YOUR ASSIGNMENT - The answer should consist of the full listing below, repeated exactly and free of pictures.

SUPPLIED DATA -
============

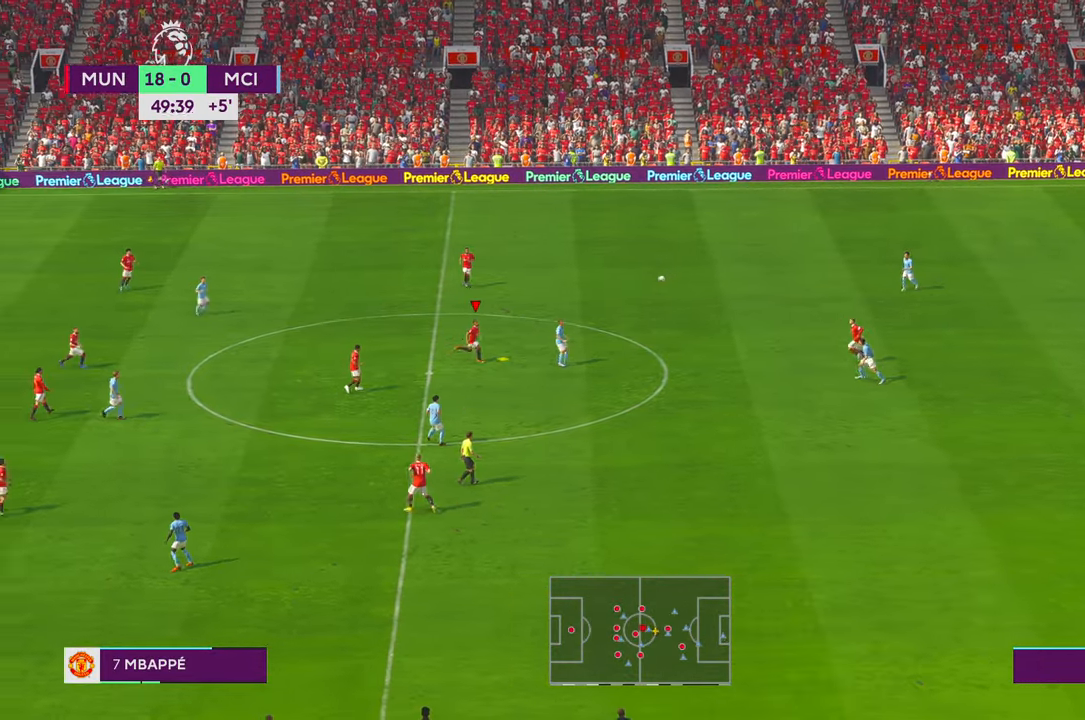
{"dt_ms": 500, "buttons": [], "left_stick": "right", "right_stick": "center", "events": [[416, "left_stick", "right"]]}
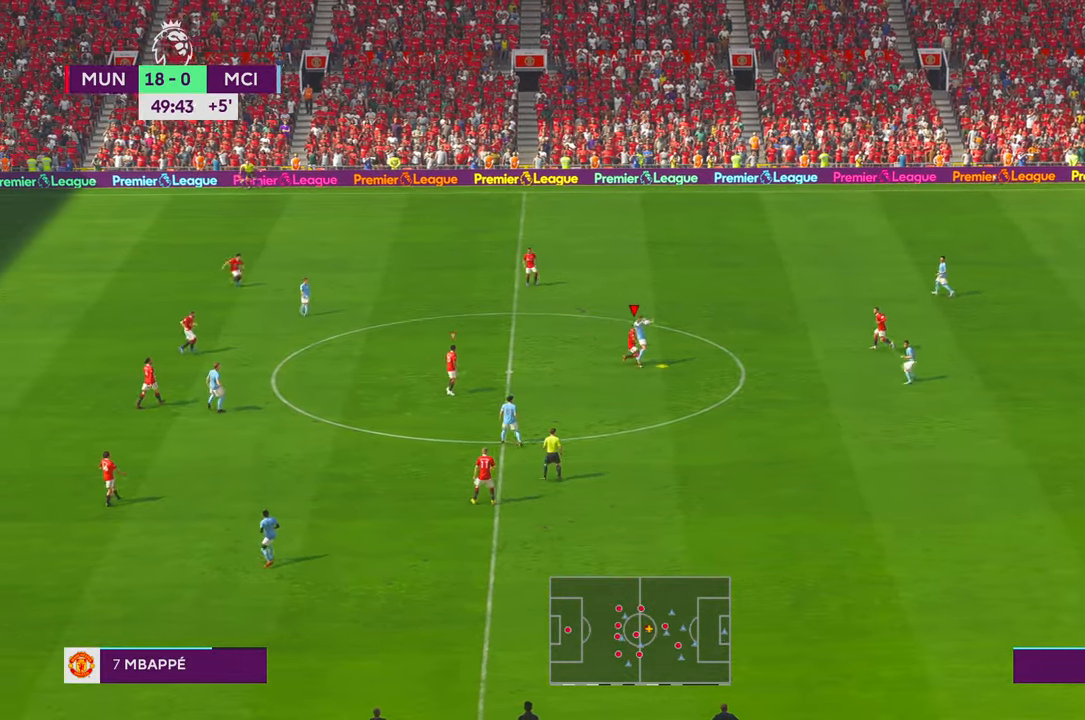
{"dt_ms": 500, "buttons": [], "left_stick": "up-right", "right_stick": "center", "events": [[250, "left_stick", "up-right"], [450, "Y", "down"], [500, "Y", "up"]]}
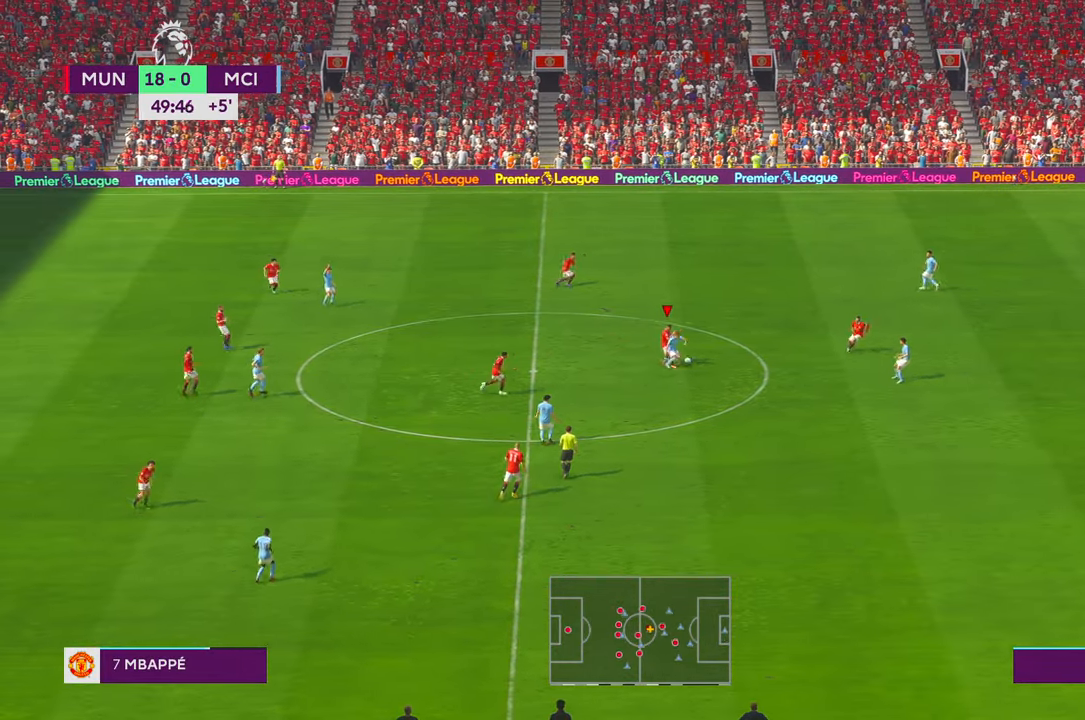
{"dt_ms": 1000, "buttons": ["B", "X"], "left_stick": "center", "right_stick": "center"}
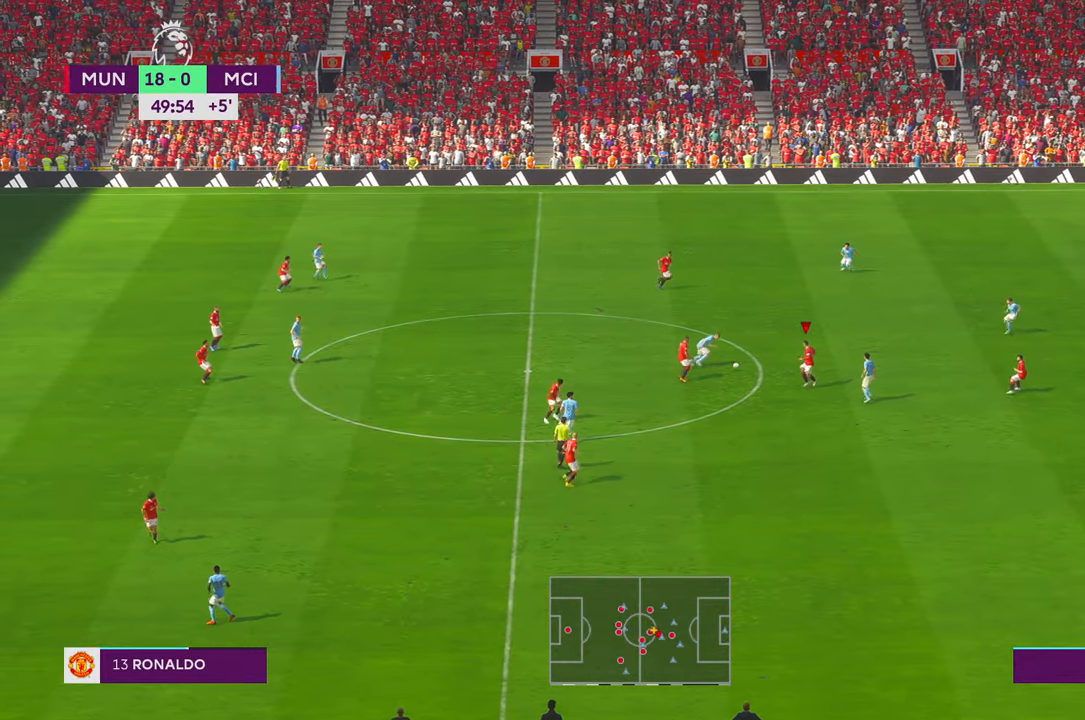
{"dt_ms": 500, "buttons": ["DPAD_RIGHT"], "left_stick": "up", "right_stick": "center"}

============

RESPONSE AREA -
{"dt_ms": 500, "buttons": [], "left_stick": "right", "right_stick": "center", "events": [[416, "left_stick", "right"]]}
{"dt_ms": 500, "buttons": [], "left_stick": "up-right", "right_stick": "center", "events": [[250, "left_stick", "up-right"], [450, "Y", "down"], [500, "Y", "up"]]}
{"dt_ms": 1000, "buttons": ["B", "X"], "left_stick": "center", "right_stick": "center"}
{"dt_ms": 500, "buttons": ["DPAD_RIGHT"], "left_stick": "up", "right_stick": "center"}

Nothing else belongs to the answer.